BEGIN INPUT FOR THIS TASK

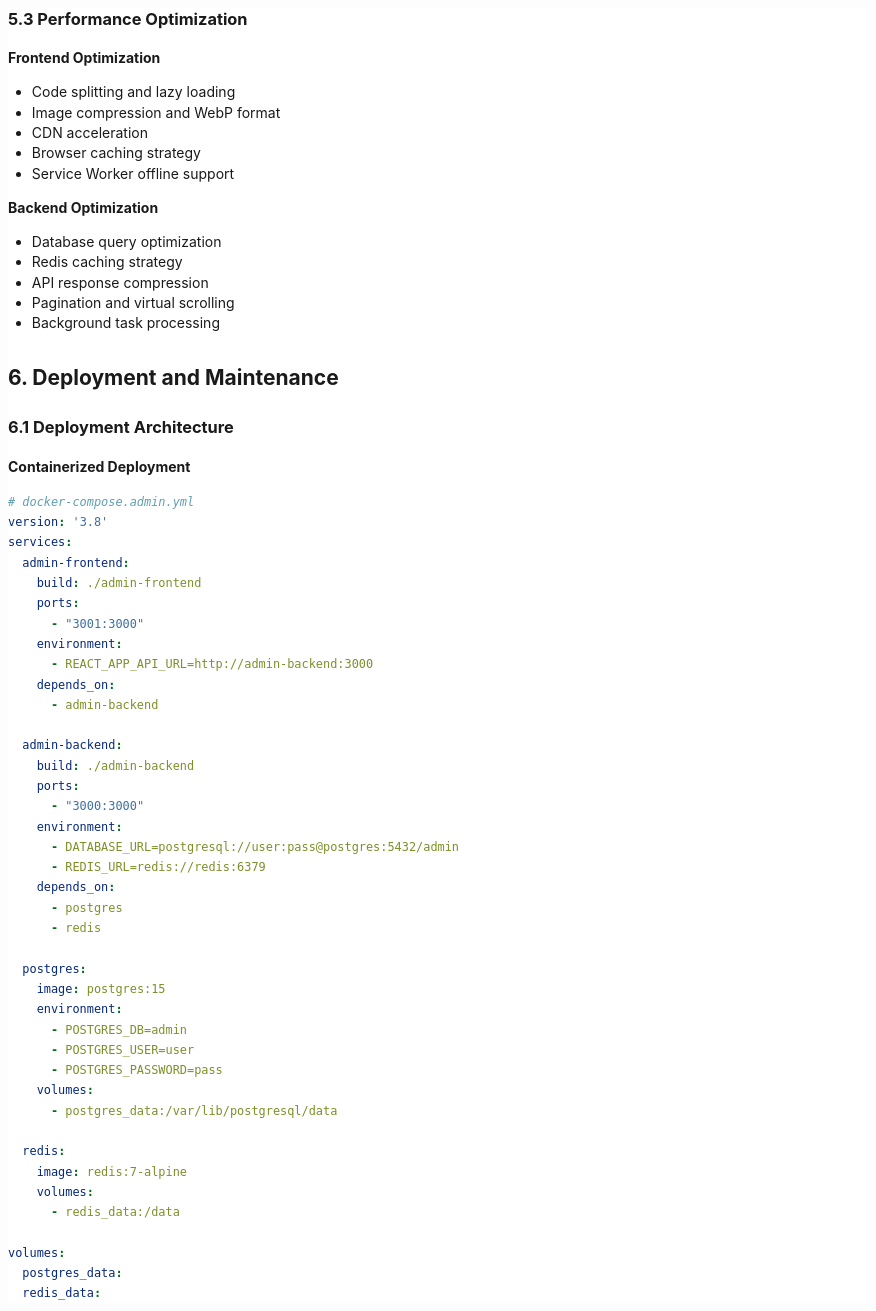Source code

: ### 5.3 Performance Optimization

**Frontend Optimization**
- Code splitting and lazy loading
- Image compression and WebP format
- CDN acceleration
- Browser caching strategy
- Service Worker offline support

**Backend Optimization**
- Database query optimization
- Redis caching strategy
- API response compression
- Pagination and virtual scrolling
- Background task processing

## 6. Deployment and Maintenance

### 6.1 Deployment Architecture

**Containerized Deployment**
```yaml
# docker-compose.admin.yml
version: '3.8'
services:
  admin-frontend:
    build: ./admin-frontend
    ports:
      - "3001:3000"
    environment:
      - REACT_APP_API_URL=http://admin-backend:3000
    depends_on:
      - admin-backend

  admin-backend:
    build: ./admin-backend
    ports:
      - "3000:3000"
    environment:
      - DATABASE_URL=postgresql://user:pass@postgres:5432/admin
      - REDIS_URL=redis://redis:6379
    depends_on:
      - postgres
      - redis

  postgres:
    image: postgres:15
    environment:
      - POSTGRES_DB=admin
      - POSTGRES_USER=user
      - POSTGRES_PASSWORD=pass
    volumes:
      - postgres_data:/var/lib/postgresql/data

  redis:
    image: redis:7-alpine
    volumes:
      - redis_data:/data

volumes:
  postgres_data:
  redis_data:
```

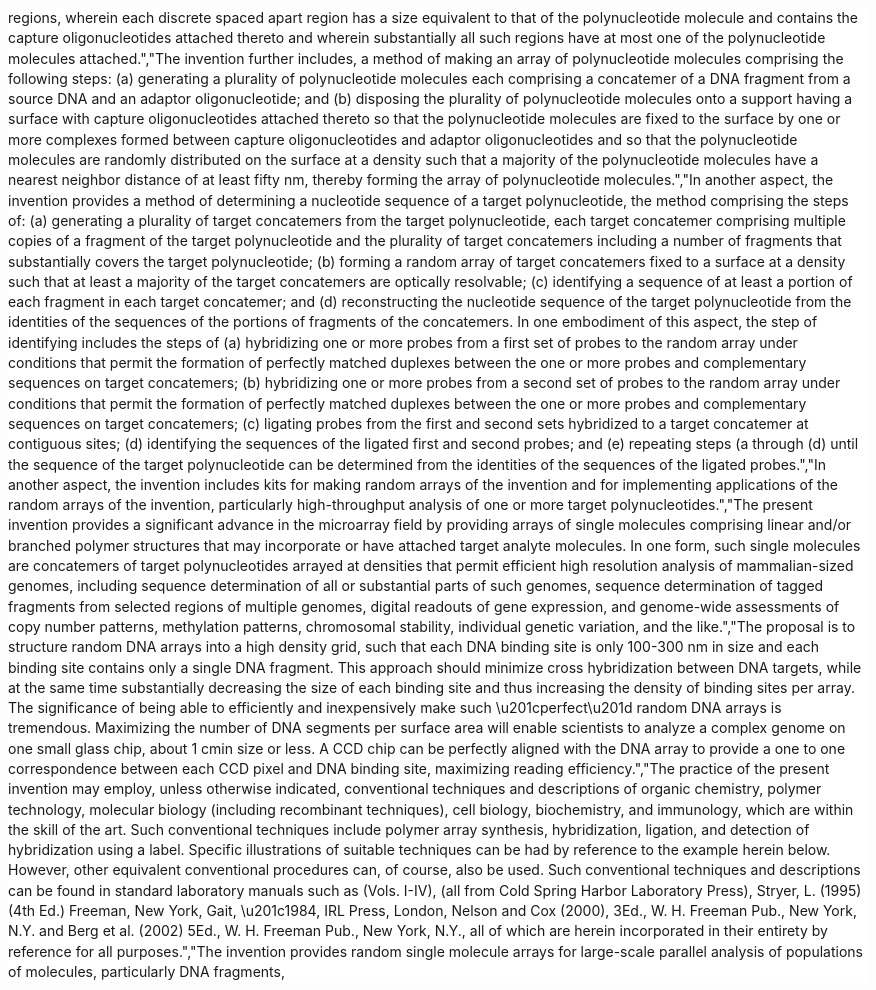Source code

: regions, wherein each discrete spaced apart region has a size equivalent to that of the polynucleotide molecule and contains the capture oligonucleotides attached thereto and wherein substantially all such regions have at most one of the polynucleotide molecules attached.","The invention further includes, a method of making an array of polynucleotide molecules comprising the following steps: (a) generating a plurality of polynucleotide molecules each comprising a concatemer of a DNA fragment from a source DNA and an adaptor oligonucleotide; and (b) disposing the plurality of polynucleotide molecules onto a support having a surface with capture oligonucleotides attached thereto so that the polynucleotide molecules are fixed to the surface by one or more complexes formed between capture oligonucleotides and adaptor oligonucleotides and so that the polynucleotide molecules are randomly distributed on the surface at a density such that a majority of the polynucleotide molecules have a nearest neighbor distance of at least fifty nm, thereby forming the array of polynucleotide molecules.","In another aspect, the invention provides a method of determining a nucleotide sequence of a target polynucleotide, the method comprising the steps of: (a) generating a plurality of target concatemers from the target polynucleotide, each target concatemer comprising multiple copies of a fragment of the target polynucleotide and the plurality of target concatemers including a number of fragments that substantially covers the target polynucleotide; (b) forming a random array of target concatemers fixed to a surface at a density such that at least a majority of the target concatemers are optically resolvable; (c) identifying a sequence of at least a portion of each fragment in each target concatemer; and (d) reconstructing the nucleotide sequence of the target polynucleotide from the identities of the sequences of the portions of fragments of the concatemers. In one embodiment of this aspect, the step of identifying includes the steps of (a) hybridizing one or more probes from a first set of probes to the random array under conditions that permit the formation of perfectly matched duplexes between the one or more probes and complementary sequences on target concatemers; (b) hybridizing one or more probes from a second set of probes to the random array under conditions that permit the formation of perfectly matched duplexes between the one or more probes and complementary sequences on target concatemers; (c) ligating probes from the first and second sets hybridized to a target concatemer at contiguous sites; (d) identifying the sequences of the ligated first and second probes; and (e) repeating steps (a through (d) until the sequence of the target polynucleotide can be determined from the identities of the sequences of the ligated probes.","In another aspect, the invention includes kits for making random arrays of the invention and for implementing applications of the random arrays of the invention, particularly high-throughput analysis of one or more target polynucleotides.","The present invention provides a significant advance in the microarray field by providing arrays of single molecules comprising linear and\/or branched polymer structures that may incorporate or have attached target analyte molecules. In one form, such single molecules are concatemers of target polynucleotides arrayed at densities that permit efficient high resolution analysis of mammalian-sized genomes, including sequence determination of all or substantial parts of such genomes, sequence determination of tagged fragments from selected regions of multiple genomes, digital readouts of gene expression, and genome-wide assessments of copy number patterns, methylation patterns, chromosomal stability, individual genetic variation, and the like.","The proposal is to structure random DNA arrays into a high density grid, such that each DNA binding site is only 100-300 nm in size and each binding site contains only a single DNA fragment. This approach should minimize cross hybridization between DNA targets, while at the same time substantially decreasing the size of each binding site and thus increasing the density of binding sites per array. The significance of being able to efficiently and inexpensively make such \u201cperfect\u201d random DNA arrays is tremendous. Maximizing the number of DNA segments per surface area will enable scientists to analyze a complex genome on one small glass chip, about 1 cmin size or less. A CCD chip can be perfectly aligned with the DNA array to provide a one to one correspondence between each CCD pixel and DNA binding site, maximizing reading efficiency.","The practice of the present invention may employ, unless otherwise indicated, conventional techniques and descriptions of organic chemistry, polymer technology, molecular biology (including recombinant techniques), cell biology, biochemistry, and immunology, which are within the skill of the art. Such conventional techniques include polymer array synthesis, hybridization, ligation, and detection of hybridization using a label. Specific illustrations of suitable techniques can be had by reference to the example herein below. However, other equivalent conventional procedures can, of course, also be used. Such conventional techniques and descriptions can be found in standard laboratory manuals such as (Vols. I-IV), (all from Cold Spring Harbor Laboratory Press), Stryer, L. (1995) (4th Ed.) Freeman, New York, Gait, \u201c1984, IRL Press, London, Nelson and Cox (2000), 3Ed., W. H. Freeman Pub., New York, N.Y. and Berg et al. (2002) 5Ed., W. H. Freeman Pub., New York, N.Y., all of which are herein incorporated in their entirety by reference for all purposes.","The invention provides random single molecule arrays for large-scale parallel analysis of populations of molecules, particularly DNA fragments,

END INPUT FOR THIS TASK

PROBLEM REQUIREMENTS — From the entries above, list each line with "user" in it.

SOLUTION —
      - DATABASE_URL=postgresql://user:pass@postgres:5432/admin
      - POSTGRES_USER=user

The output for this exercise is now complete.